[DATA UNDER STUDY — start]

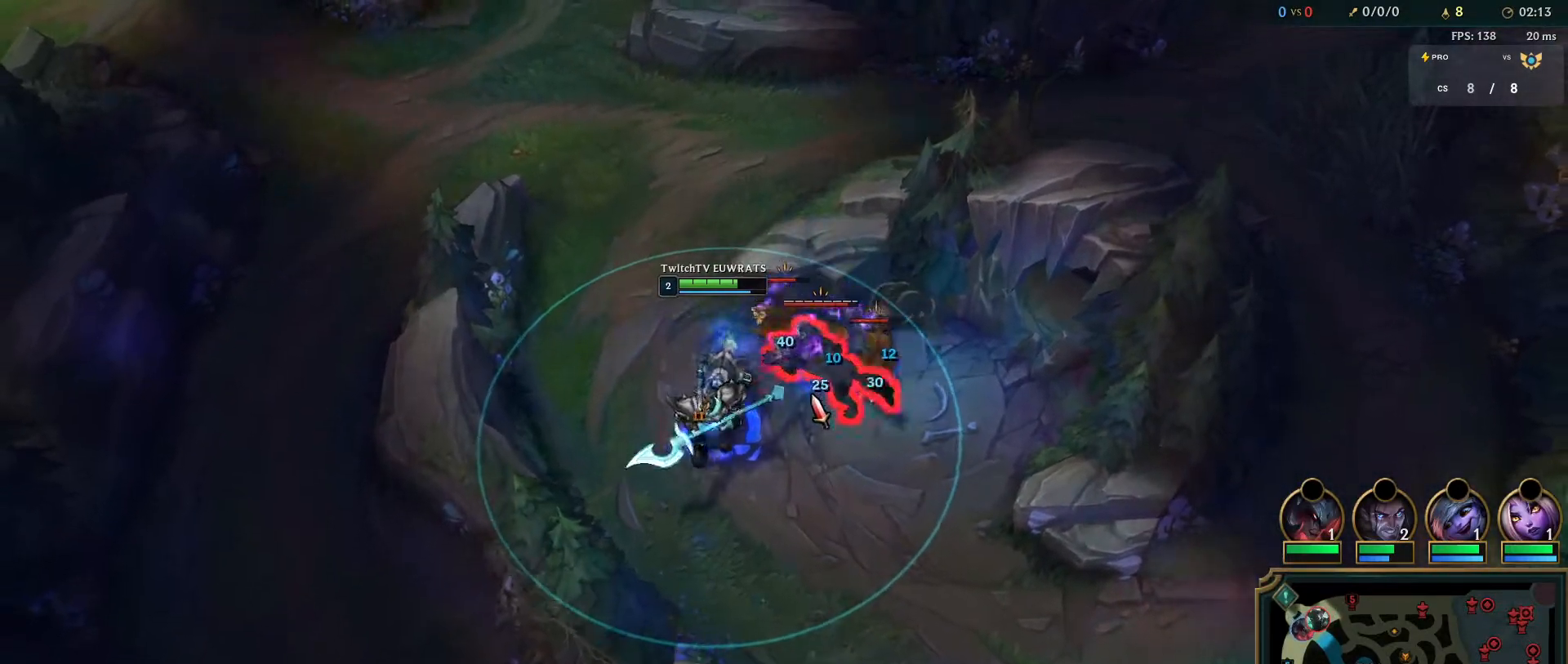
{"keys": ["q"], "mouse": ["right"], "events": [[83, "q", "up"], [183, "q", "down"], [317, "q", "up"], [417, "q", "down"], [450, "mouse_right", "down"]]}
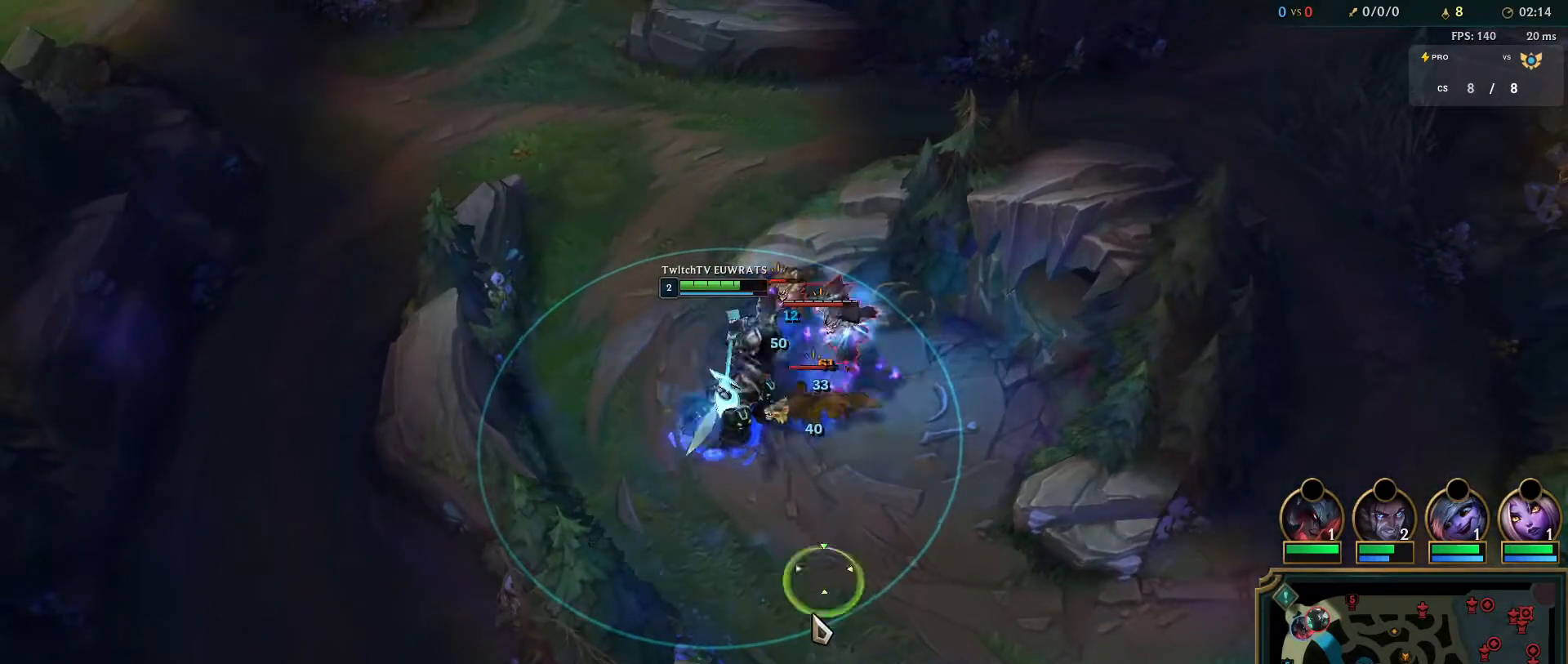
{"keys": [], "mouse": ["right"], "events": [[67, "q", "up"], [100, "mouse_right", "up"], [133, "q", "down"], [150, "mouse_right", "down"], [283, "q", "up"], [317, "mouse_right", "up"], [367, "q", "down"], [383, "mouse_right", "down"], [500, "q", "up"]]}
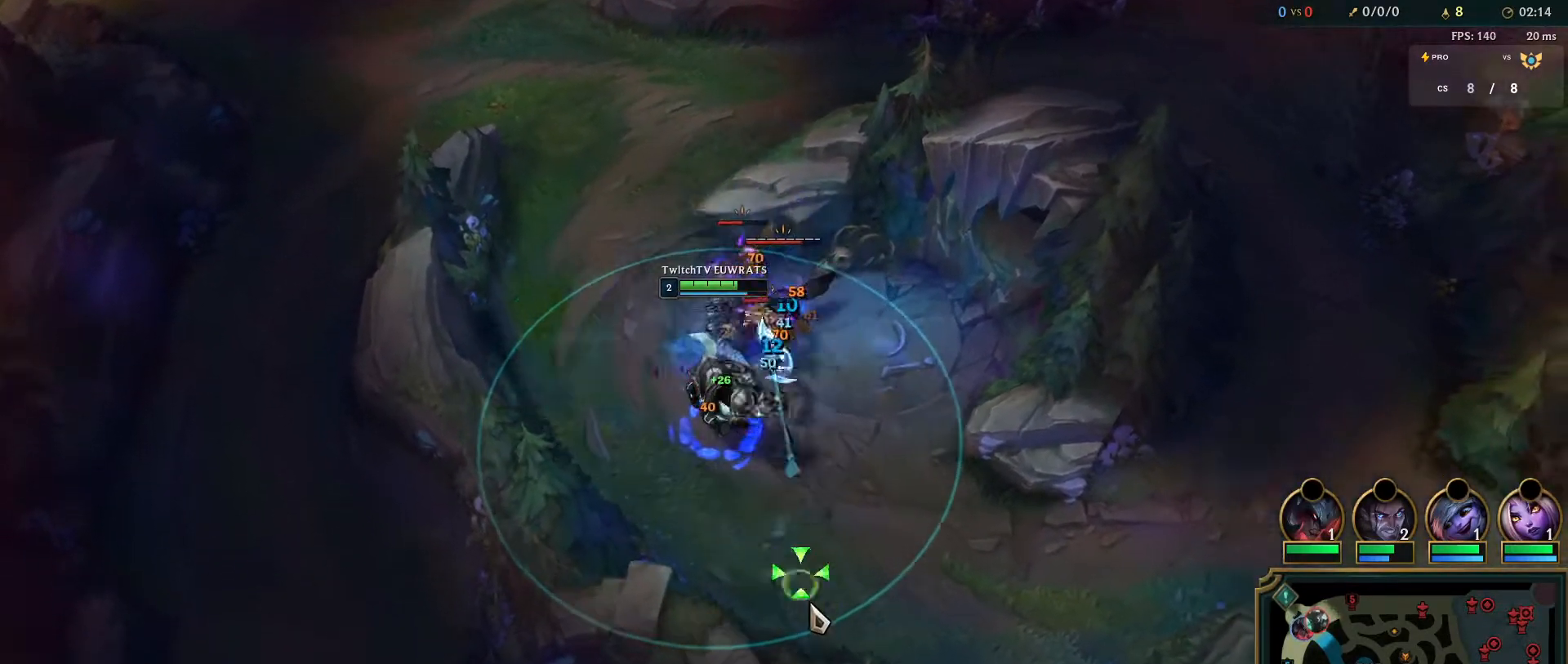
{"keys": [], "mouse": [], "events": [[33, "mouse_right", "up"], [83, "q", "down"], [217, "q", "up"], [300, "q", "down"], [450, "q", "up"]]}
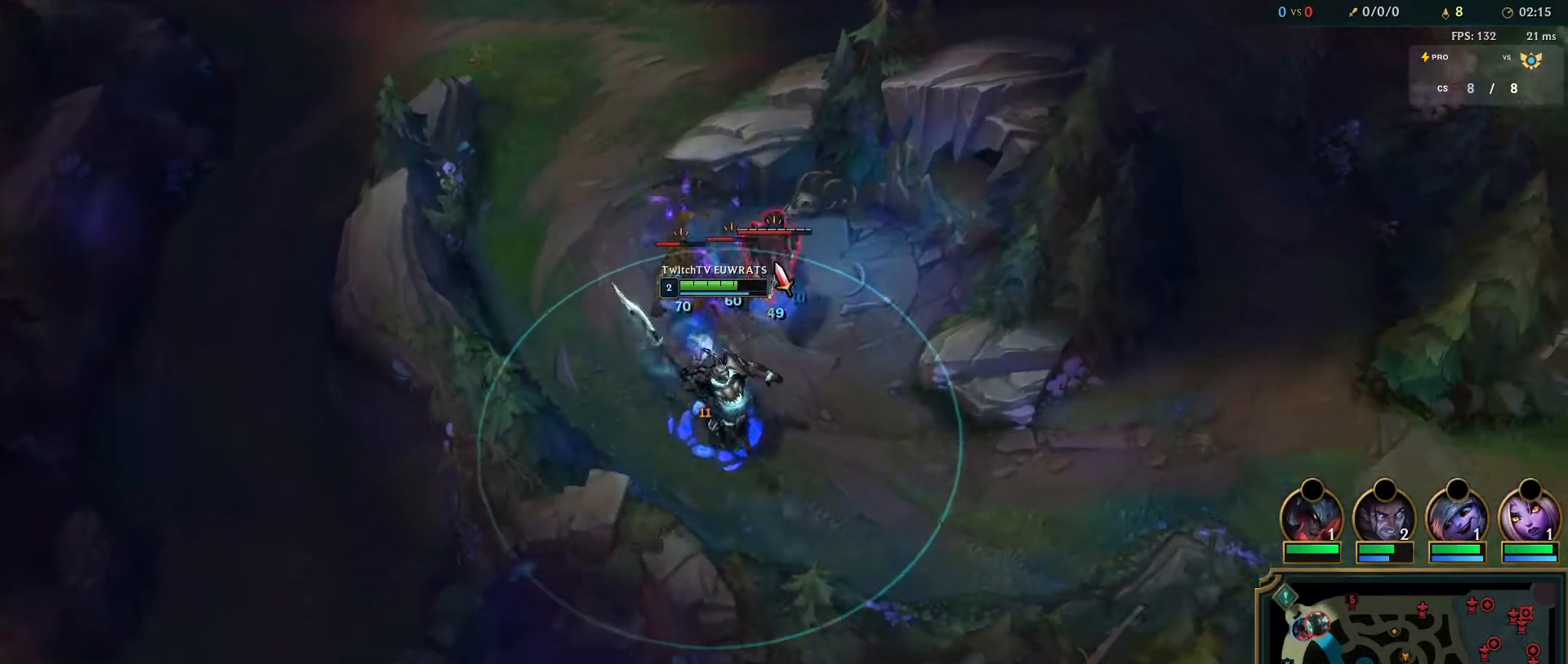
{"keys": ["q"], "mouse": [], "events": [[33, "q", "down"], [50, "mouse_right", "down"], [167, "q", "up"], [200, "mouse_right", "up"], [250, "q", "down"], [400, "q", "up"], [483, "q", "down"]]}
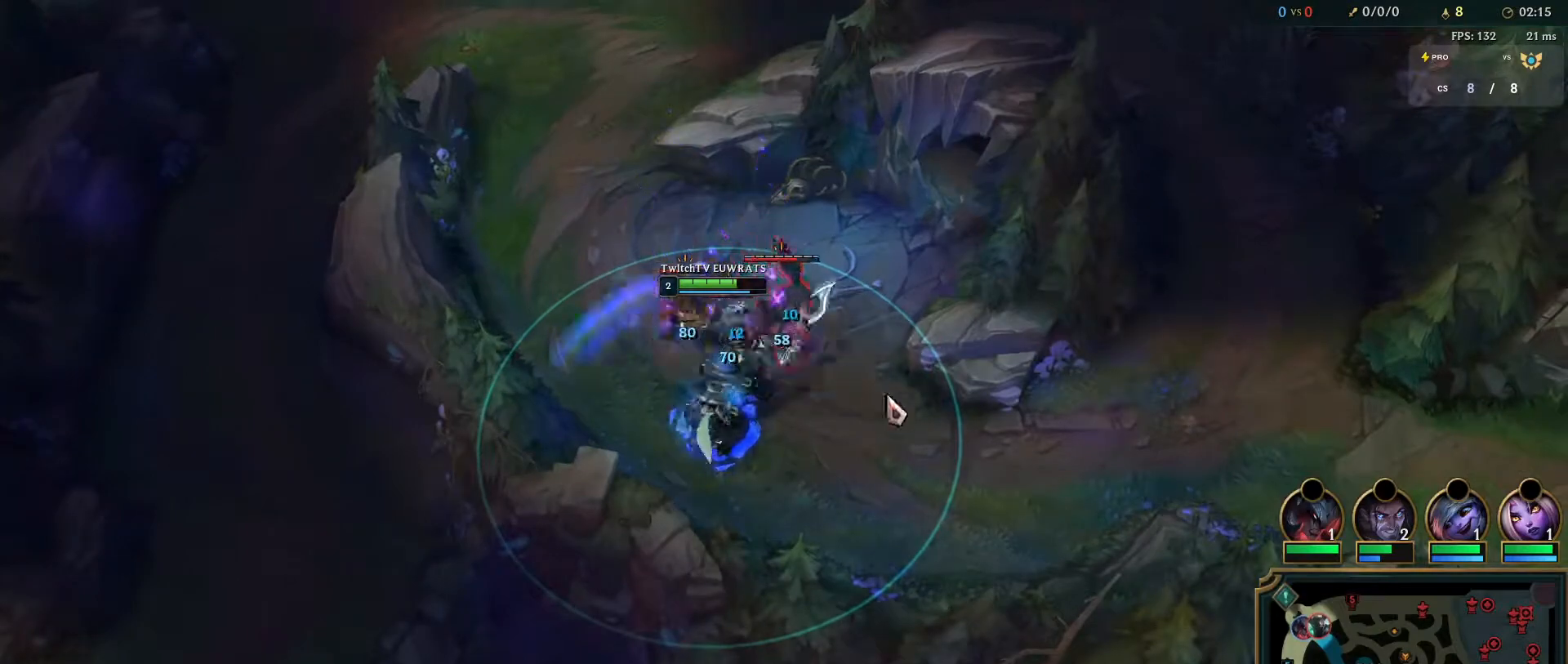
{"keys": ["q"], "mouse": ["right"], "events": [[33, "mouse_right", "down"], [117, "q", "up"], [183, "mouse_right", "up"], [200, "q", "down"], [250, "mouse_right", "down"], [350, "q", "up"], [417, "mouse_right", "up"], [417, "q", "down"], [483, "mouse_right", "down"]]}
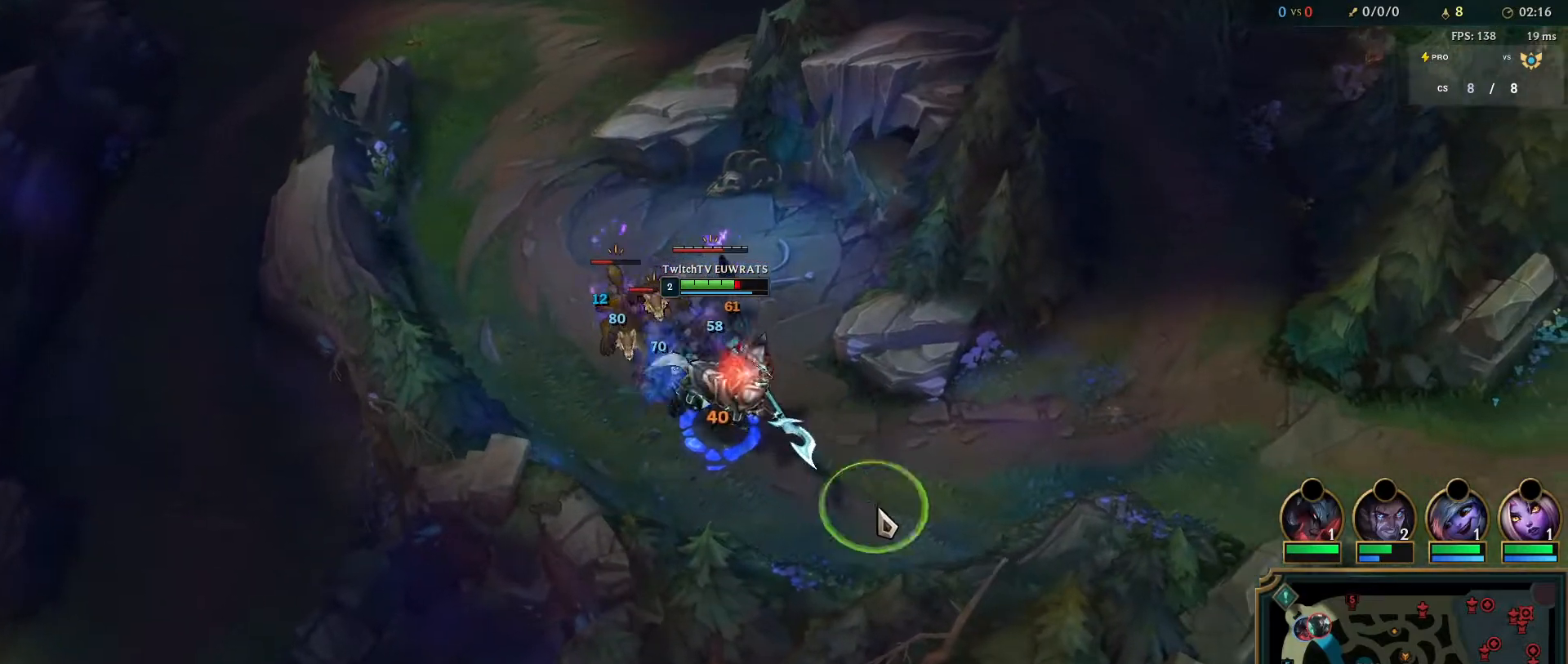
{"keys": [], "mouse": [], "events": [[50, "q", "up"], [133, "mouse_right", "up"], [133, "q", "down"], [200, "mouse_right", "down"], [267, "q", "up"], [350, "mouse_right", "up"], [350, "q", "down"], [483, "q", "up"]]}
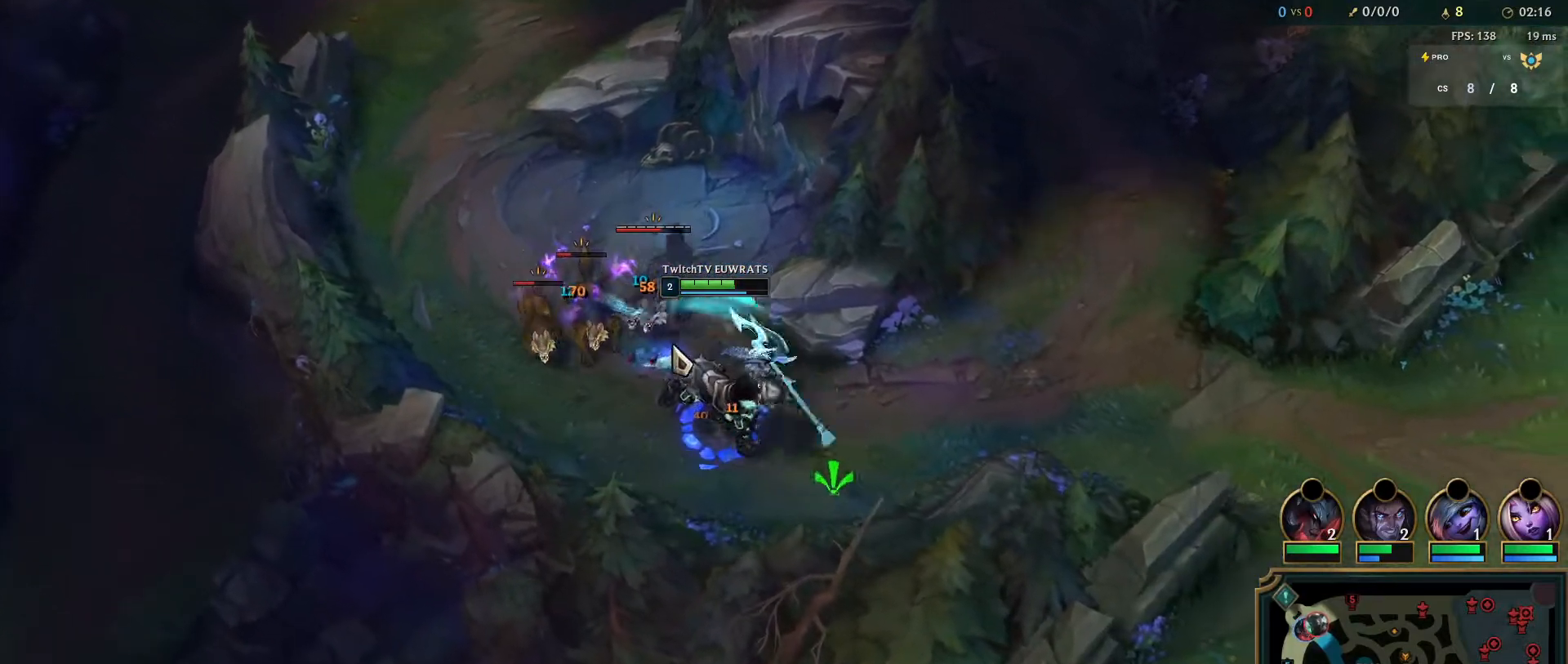
{"keys": ["q"], "mouse": [], "events": [[67, "q", "down"], [200, "q", "up"], [283, "q", "down"], [317, "mouse_right", "down"], [433, "mouse_right", "up"], [433, "q", "up"], [500, "q", "down"]]}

[DATA UNDER STUDY — finish]

### TASK REQUIREMENTS
Pictures are to be left out. Otherwise, copy the material above exactly.

### SOLUTION TO THIS PROBLEM
{"keys": ["q"], "mouse": ["right"], "events": [[83, "q", "up"], [183, "q", "down"], [317, "q", "up"], [417, "q", "down"], [450, "mouse_right", "down"]]}
{"keys": [], "mouse": ["right"], "events": [[67, "q", "up"], [100, "mouse_right", "up"], [133, "q", "down"], [150, "mouse_right", "down"], [283, "q", "up"], [317, "mouse_right", "up"], [367, "q", "down"], [383, "mouse_right", "down"], [500, "q", "up"]]}
{"keys": [], "mouse": [], "events": [[33, "mouse_right", "up"], [83, "q", "down"], [217, "q", "up"], [300, "q", "down"], [450, "q", "up"]]}
{"keys": ["q"], "mouse": [], "events": [[33, "q", "down"], [50, "mouse_right", "down"], [167, "q", "up"], [200, "mouse_right", "up"], [250, "q", "down"], [400, "q", "up"], [483, "q", "down"]]}
{"keys": ["q"], "mouse": ["right"], "events": [[33, "mouse_right", "down"], [117, "q", "up"], [183, "mouse_right", "up"], [200, "q", "down"], [250, "mouse_right", "down"], [350, "q", "up"], [417, "mouse_right", "up"], [417, "q", "down"], [483, "mouse_right", "down"]]}
{"keys": [], "mouse": [], "events": [[50, "q", "up"], [133, "mouse_right", "up"], [133, "q", "down"], [200, "mouse_right", "down"], [267, "q", "up"], [350, "mouse_right", "up"], [350, "q", "down"], [483, "q", "up"]]}
{"keys": ["q"], "mouse": [], "events": [[67, "q", "down"], [200, "q", "up"], [283, "q", "down"], [317, "mouse_right", "down"], [433, "mouse_right", "up"], [433, "q", "up"], [500, "q", "down"]]}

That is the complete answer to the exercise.